Copy out every row below that contains the string "isStart". Uppercase and lowercase letters count as different.
+--
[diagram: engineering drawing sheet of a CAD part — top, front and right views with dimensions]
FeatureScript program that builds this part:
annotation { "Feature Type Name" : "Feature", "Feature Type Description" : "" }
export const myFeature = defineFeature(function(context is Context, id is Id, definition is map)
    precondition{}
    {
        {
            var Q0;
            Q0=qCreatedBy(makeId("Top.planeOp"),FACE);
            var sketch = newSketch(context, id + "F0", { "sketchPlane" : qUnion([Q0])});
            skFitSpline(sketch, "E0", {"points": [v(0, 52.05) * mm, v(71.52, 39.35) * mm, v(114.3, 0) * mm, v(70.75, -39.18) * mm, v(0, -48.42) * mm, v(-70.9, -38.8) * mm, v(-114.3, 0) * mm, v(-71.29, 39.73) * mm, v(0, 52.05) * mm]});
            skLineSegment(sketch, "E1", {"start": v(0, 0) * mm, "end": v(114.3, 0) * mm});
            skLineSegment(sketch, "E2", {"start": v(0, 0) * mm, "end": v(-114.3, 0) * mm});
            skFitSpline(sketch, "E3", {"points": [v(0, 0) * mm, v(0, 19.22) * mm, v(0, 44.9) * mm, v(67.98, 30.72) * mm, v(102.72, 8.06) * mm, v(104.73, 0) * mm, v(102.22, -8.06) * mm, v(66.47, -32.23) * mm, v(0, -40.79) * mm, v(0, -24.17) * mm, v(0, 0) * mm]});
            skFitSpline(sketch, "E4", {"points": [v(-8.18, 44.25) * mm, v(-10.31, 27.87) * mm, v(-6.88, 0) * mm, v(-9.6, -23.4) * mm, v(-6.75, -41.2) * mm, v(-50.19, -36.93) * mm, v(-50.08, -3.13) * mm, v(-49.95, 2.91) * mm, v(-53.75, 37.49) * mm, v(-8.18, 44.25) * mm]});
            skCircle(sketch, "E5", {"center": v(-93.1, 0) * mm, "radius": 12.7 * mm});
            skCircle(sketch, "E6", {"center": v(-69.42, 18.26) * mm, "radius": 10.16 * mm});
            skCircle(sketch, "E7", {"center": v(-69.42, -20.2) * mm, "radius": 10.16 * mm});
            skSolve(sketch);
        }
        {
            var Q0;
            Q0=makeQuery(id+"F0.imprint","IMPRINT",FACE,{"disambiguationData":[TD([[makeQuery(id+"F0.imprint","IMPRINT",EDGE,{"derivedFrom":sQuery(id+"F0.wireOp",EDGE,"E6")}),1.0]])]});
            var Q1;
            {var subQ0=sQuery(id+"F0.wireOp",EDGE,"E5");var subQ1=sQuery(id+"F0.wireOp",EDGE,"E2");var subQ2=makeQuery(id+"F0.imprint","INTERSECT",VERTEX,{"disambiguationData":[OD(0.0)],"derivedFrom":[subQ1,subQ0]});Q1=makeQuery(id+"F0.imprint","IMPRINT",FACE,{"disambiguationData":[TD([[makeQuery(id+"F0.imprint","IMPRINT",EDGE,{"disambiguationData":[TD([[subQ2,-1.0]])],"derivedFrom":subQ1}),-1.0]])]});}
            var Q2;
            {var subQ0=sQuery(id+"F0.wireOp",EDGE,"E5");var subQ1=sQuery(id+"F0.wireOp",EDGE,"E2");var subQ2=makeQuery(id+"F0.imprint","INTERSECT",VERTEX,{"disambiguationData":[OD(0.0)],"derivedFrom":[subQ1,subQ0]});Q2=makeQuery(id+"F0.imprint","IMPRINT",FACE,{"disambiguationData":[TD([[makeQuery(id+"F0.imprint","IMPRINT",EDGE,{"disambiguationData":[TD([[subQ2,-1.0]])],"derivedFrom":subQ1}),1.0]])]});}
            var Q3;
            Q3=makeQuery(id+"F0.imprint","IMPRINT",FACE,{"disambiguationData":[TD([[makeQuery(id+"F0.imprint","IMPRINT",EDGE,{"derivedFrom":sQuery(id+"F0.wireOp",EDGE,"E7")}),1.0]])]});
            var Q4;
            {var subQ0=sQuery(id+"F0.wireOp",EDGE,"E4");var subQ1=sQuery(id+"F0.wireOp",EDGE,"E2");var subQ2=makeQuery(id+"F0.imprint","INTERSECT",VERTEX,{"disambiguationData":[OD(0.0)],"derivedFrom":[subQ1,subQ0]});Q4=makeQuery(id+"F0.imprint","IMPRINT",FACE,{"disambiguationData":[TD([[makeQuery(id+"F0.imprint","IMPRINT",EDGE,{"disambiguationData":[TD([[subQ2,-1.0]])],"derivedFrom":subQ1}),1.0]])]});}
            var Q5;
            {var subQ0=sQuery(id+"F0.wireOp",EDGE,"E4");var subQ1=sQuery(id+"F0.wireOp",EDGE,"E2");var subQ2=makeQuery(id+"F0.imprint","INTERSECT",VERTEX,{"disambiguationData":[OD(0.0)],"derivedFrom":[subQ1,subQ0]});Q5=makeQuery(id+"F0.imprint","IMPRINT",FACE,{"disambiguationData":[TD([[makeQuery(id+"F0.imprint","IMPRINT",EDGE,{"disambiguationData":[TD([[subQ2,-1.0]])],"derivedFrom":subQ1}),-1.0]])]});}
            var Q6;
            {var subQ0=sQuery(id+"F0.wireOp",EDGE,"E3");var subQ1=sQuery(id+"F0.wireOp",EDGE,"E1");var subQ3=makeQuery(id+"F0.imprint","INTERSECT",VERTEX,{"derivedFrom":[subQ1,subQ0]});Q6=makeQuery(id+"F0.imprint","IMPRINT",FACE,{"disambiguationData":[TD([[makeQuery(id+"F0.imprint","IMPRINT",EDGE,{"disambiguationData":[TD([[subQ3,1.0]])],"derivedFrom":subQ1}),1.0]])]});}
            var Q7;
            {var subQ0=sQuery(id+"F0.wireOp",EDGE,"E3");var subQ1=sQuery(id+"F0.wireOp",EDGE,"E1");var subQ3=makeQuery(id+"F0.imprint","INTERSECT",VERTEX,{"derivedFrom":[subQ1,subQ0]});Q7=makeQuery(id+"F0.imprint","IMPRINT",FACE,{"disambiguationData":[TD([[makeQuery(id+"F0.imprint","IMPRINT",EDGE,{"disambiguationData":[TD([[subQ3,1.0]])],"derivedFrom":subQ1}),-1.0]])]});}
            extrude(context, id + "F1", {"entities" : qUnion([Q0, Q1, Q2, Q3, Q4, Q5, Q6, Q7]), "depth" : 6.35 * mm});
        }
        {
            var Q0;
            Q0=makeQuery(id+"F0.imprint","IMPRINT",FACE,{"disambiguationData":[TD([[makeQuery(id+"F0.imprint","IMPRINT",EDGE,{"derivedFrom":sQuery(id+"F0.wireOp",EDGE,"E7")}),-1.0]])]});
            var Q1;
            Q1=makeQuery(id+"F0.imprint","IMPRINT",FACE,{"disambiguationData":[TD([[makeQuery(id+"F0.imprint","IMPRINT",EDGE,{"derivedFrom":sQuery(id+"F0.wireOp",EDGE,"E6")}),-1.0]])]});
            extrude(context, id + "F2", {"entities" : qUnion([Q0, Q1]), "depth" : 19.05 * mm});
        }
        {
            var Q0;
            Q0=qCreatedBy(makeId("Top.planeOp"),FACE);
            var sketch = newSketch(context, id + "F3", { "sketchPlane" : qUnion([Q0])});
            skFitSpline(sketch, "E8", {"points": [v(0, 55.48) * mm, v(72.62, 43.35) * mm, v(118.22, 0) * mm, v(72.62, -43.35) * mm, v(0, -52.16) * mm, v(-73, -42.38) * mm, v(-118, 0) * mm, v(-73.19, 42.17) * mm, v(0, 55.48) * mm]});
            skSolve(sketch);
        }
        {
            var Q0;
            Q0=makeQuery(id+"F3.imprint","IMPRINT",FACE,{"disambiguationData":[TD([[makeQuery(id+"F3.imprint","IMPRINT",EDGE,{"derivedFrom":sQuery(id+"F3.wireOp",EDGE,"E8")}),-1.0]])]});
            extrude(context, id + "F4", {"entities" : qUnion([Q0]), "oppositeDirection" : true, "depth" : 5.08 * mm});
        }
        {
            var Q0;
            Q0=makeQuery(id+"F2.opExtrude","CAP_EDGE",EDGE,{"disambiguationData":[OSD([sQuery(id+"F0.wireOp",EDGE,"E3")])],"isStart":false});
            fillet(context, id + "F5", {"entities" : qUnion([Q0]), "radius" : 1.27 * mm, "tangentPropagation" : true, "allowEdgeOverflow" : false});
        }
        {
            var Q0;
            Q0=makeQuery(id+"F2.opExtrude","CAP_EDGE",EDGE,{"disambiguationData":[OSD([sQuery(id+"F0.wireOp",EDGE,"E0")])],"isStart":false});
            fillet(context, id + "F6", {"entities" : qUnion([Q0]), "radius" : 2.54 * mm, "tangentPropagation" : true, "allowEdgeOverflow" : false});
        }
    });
+--
- [Completed task]
            Q0=makeQuery(id+"F2.opExtrude","CAP_EDGE",EDGE,{"disambiguationData":[OSD([sQuery(id+"F0.wireOp",EDGE,"E3")])],"isStart":false});
            Q0=makeQuery(id+"F2.opExtrude","CAP_EDGE",EDGE,{"disambiguationData":[OSD([sQuery(id+"F0.wireOp",EDGE,"E0")])],"isStart":false});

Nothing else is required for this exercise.